Régine VIGNES-LEBBE

43 rue Buffon
CP48
75005 Paris
Responsable de l’équipe LIS
• Membre élu au conseil d’administration de l’UFR 918 TEB ; Membre de la commission des enseignements, et membre du conseil scientifique
• Membre nommé à la commission scientifique sectorielle de l’IRD « Sciences des données et des modèles » (CSS5) (depuis 2016)
• Coordinatrice scientifique du GBIF France Voir http://www.gbif.fr/
• Coordinatrice du master « Systématique, Evolution, Paléobiodiversité » (master cohabilité UPMC-MNHN) de sa création jusqu’en 2018. Responsable du sous-parcours de master « Informatique pour la Biodiversité »
J’enseigne actuellement principalement en master, mais aussi en licence : orientation et insertion professionnelle / statistiques / bureautique / modélisation / bases de données / Programmation web / méthodes d’identification taxonomiques / Bases de la taxonomie et phylogénie
Encadrement de nombreux stages de master 1 et master 2 (1 à 3 par an).
Projets et soutiens
Thématique : Biodiversité-informatique, bases de données et de connaissances, méthodes d’identification
Ma recherche est résolument interdisciplinaire Biodiversité-Informatique comme en témoigne mon parcours professionnel (recherche informatique au sein de l’INRIA, conseiller scientifique en recherche informatique pour bio-Mérieux, puis Enseignant chercheur UPMC/SU en biologie des organismes) et mes participations à des projets concernant l’informatisation des données de biodiversité (voir rubrique projets). C’est une recherche théorique, méthodologique et appliquée et ma spécialité concerne la représentation des connaissances (bases de données et de connaissances, ontologies) et les méthodes d’identification et d’analyse des descriptions morphologiques.

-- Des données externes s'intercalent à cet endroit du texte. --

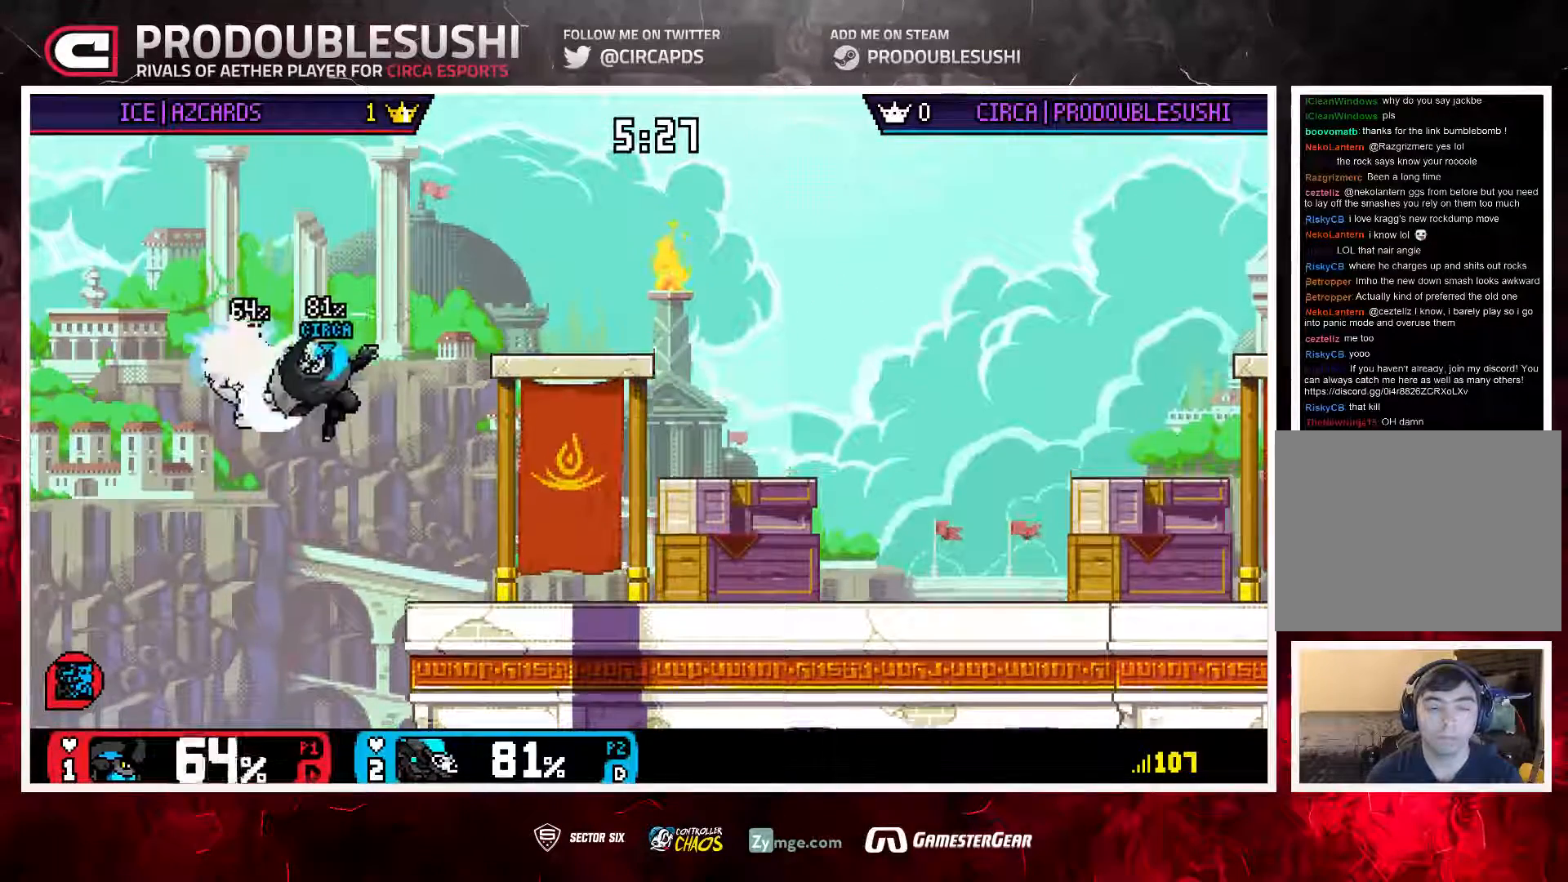
{"dt_ms": 500, "buttons": [], "left_stick": "down-right", "right_stick": "center"}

Cette recherche soutend le développement de la plateforme collaborative Xper3 (www.xper3.fr) et ses applications.
exemple1 plateforme Xper3
Figure 1 : Projet TRASSE (TRAnsmission Sémantique des connaissances de la Systématique vers l’Ecologie ). L’identification est au cœur de nombreuses activités ; ici le programme de sciences participatives SPIPOLL. Ici la clé d’identification en ligne (Xper3) nécessite l’interprétation humaine des caractères observables. La démarche d’identification est ensuite utilisable dans une boucle d’apprentissage pour ajuster la clé. (Ce travail a été soutenu par le programme Convergences de SU,
et fait l’objet du stage MS PPSE de Mathilde Delaunay)
Xper3 exemple 2
Figure 2 : Les réseaux de neurones profonds ont permis de grandes améliorations dans l’analyse d’images. Ici le réseau ResNet a été entrainé pour reconnaître 4 caractéristiques morphologiques sur des planches d’herbier. Des premiers résultats sont encourageants. Une telle méthode permettrait d’annoter automatiquement les millions d’images des collections comme celles de l’herbier du MNHN. (Ce travail a été soutenu par le MNHN et a fait l’objet du stage de l’Ecole Polytechnique de Yue Xhu. Collaboration LIP6 - ISYEB - IRD).